I climbed up to the loft to sleep.
And I had a dream that night. There it was, the memory that escaped me.
I felt differently. I was thinking differently, sort of. I was still me, but I was someone else too. Link, I realized. That was the most logical conclusion. Link's memories, trapped in my mind?
Was Link in here somewhere?
I saw myself riding Epona away into the woods. It was silent, aside from her hoofsteps. Eerie. I wore my Ordon clothes. There were supplies in Epona's saddle. I simply knew that, somehow.
I went to a cave – I knew this cave, both of us did. This was in Faron wood somewhere. Epona was left here. I took a bow.
This wasn't the heroes bow. It was just a bow, looked handmade, as if my one of the villagers. I knew, again not knowing how, that Rusl and I had made it together.
I wandered away, deeper, deeper still into the woods.
That cave must have been – yes, it was – my home away from home. My part way residence, like a hunting cabin. I was a hunter, I was sure of it now.
Silently, I moved.
I found it. My prey.
I didn't want to watch, but I couldn't look away, couldn't close my eyes, couldn't move, because this wasn't really happening, it was a memory and a dream.
Gently, silently, a knocked an arrow to the bow. I took aim before drawing the string. The deer, far from me, stood still as stone. It sensed my presence, yet did not know enough to move. It's ears twitched.
I pulled back in a single swift move and loosed the arrow. It flew straight and true to its target.

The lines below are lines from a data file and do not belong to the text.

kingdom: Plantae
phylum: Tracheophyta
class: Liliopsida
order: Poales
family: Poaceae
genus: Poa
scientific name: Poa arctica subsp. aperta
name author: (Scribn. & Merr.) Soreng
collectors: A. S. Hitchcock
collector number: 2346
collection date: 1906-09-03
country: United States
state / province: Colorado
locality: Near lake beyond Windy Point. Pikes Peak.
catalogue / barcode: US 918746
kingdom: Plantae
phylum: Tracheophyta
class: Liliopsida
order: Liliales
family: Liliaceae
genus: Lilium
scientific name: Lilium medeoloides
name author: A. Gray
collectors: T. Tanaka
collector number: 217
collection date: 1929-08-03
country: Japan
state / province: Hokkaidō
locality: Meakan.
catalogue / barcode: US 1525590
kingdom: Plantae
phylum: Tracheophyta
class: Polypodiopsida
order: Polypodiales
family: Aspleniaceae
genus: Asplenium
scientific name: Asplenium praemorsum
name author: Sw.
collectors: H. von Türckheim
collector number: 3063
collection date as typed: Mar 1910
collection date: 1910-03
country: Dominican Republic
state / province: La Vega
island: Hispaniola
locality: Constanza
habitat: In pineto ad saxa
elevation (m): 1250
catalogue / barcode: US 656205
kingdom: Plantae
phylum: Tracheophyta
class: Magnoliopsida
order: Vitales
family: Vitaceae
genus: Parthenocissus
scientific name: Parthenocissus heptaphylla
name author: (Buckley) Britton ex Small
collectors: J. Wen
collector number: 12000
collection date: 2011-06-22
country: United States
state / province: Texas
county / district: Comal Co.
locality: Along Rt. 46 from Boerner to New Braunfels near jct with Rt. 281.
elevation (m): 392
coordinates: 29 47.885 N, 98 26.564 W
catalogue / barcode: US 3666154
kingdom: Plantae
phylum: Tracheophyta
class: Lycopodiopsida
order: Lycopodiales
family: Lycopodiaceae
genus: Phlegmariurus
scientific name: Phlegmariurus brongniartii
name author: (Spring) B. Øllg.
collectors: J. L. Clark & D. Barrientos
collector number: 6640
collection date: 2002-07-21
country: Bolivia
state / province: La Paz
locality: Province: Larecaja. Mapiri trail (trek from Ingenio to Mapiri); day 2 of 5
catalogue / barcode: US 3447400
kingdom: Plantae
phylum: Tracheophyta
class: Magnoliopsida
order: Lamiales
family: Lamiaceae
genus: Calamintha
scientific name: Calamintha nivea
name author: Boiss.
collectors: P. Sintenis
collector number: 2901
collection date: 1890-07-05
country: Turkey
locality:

I wished that was the end. But one arrow did not fell this deer. It was frightened, weakened, bleeding, and confused. It took off, attempting an escape, but in its confusion, banged through the brush. Instantly, I was moving, up, off my feet, moving forward, but my hands still held the bow, readied another arrow, took another shot. I missed, but prepared again, shot again, and hit it again.
It fell. Still alive, but struggling in its injuries. Trying to stand.
I didn't shoot again. Why didn't I shoot again? I knew. I was going to it, drawing a knife from my belt.
Properly, I killed it.
And at that, the dream dissolved. I woke in the early morning, wet with sweat. It had been a memory of another person. I hadn't done that. Yet, I felt as if I did. City girl. I'd never killed a thing beyond cockroaches in my life.
Hadn't I told myself I could do it? That I wouldn't mind? It was for food, wasn't it? A necessary job, for sustenance, for money, for my village.
I felt sick anyway. After a long time, I felt asleep again.